Relations maliennes et algériennes : un tournant diplomatique pour le Sahel ?

Relations Mali-Algérie : un nouveau chapitre s’ouvre-t-il au Sahel ?
Une tension diplomatique majeure s’est installée entre le Mali et l’Algérie en avril 2025, après qu’un drone algérien ait été abattu par les forces maliennes. Alger accusait alors Bamako d’avoir violé son espace aérien, une allégation catégoriquement rejetée par les autorités maliennes. En représailles, le Mali avait décidé de fermer son espace aérien, mettant un terme temporaire à plus de 1 300 kilomètres de frontière commune partagée avec son voisin.
Cependant, un tournant significatif est intervenu le 10 juillet 2025, lorsque les deux nations ont annoncé conjointement des mesures de réconciliation. Parmi ces avancées, on note le retour des ambassadeurs dans leurs postes respectifs et la réouverture immédiate des espaces aériens nationaux. Cette initiative a été saluée comme un pas décisif vers la stabilisation des relations bilatérales.
Lors d’un entretien téléphonique, le Premier ministre algérien Sifi Ghrieb a même proposé à son homologue malien une visite officielle en Algérie, marquant ainsi une volonté claire de renforcer les liens entre les deux pays.
Un expert analyse les enjeux de ce rapprochement
Le sociologue Mohamed Amara, spécialiste des dynamiques régionales, apporte un éclairage sur les motivations derrière cette réconciliation.
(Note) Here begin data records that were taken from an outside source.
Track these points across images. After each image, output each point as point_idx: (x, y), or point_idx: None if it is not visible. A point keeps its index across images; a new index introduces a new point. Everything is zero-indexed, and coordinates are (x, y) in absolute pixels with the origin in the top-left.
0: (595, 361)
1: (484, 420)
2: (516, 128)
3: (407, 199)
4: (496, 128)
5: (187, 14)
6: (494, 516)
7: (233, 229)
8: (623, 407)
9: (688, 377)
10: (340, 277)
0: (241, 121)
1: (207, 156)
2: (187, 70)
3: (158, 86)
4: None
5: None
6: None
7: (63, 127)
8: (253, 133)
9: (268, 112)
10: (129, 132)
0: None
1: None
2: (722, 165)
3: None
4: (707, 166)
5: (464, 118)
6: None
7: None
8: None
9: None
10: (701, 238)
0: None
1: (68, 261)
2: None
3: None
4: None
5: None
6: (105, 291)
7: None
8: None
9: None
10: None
Pour lui, ce rapprochement est avant tout une nécessité stratégique pour préserver la paix dans le Sahel, une région sous haute tension en raison de la montée des groupes armés et des insurrections.
Les priorités algériennes dans ce partenariat
L’Algérie voit dans ce rapprochement une opportunité de consolider sa position de leader régional en matière de sécurité. Malgré sa distance relative par rapport aux foyers de tension, le pays souhaite éviter une propagation des crises vers le Golfe de Guinée. Par ailleurs, avec le soutien de la Fédération de Russie, partenaire clé pour les deux nations, l’Algérie cherche à reprendre le contrôle des équilibres sécuritaires au Sahel.
Plus largement, ce rapprochement répond à une ambition : réaffirmer le leadership algérien dans la région, tout en garantissant une stabilité qui lui est bénéfique.
Quels avantages pour le Mali ?
Pour le Mali, les bénéfices sont multiples. Premièrement, cette réconciliation permet de sécuriser la frontière avec l’Algérie, évitant ainsi qu’elle ne devienne une zone de transit pour des groupes armés. Deuxièmement, elle ouvre la voie à des négociations politiques, notamment avec le Front de libération de l’Azawad, pour rétablir une stabilité durable.
Mohamed Amara souligne également que ce rapprochement s’inscrit dans une logique de dialogue renforcé, essentiel pour sortir de la crise politique qui secoue le pays depuis plusieurs années.
Un impact sur les équilibres géopolitiques du Sahel ?
Les équilibres géopolitiques au Sahel n’ont pas subi de bouleversements majeurs depuis 2020. Cependant, cette réconciliation pourrait permettre à l’Algérie de retrouver une place centrale dans les discussions régionales. De plus, avec le soutien de la Russie, un acteur incontournable pour Bamako et Alger, les deux pays pourraient renforcer leur influence stratégique dans la sous-région.
En conclusion, ce rapprochement entre le Mali et l’Algérie marque un tournant dans la gestion des tensions au Sahel. S’il ne redéfinit pas à lui seul les équilibres géopolitiques, il ouvre nevertheless des perspectives cruciales pour une coopération sécuritaire et politique renforcée.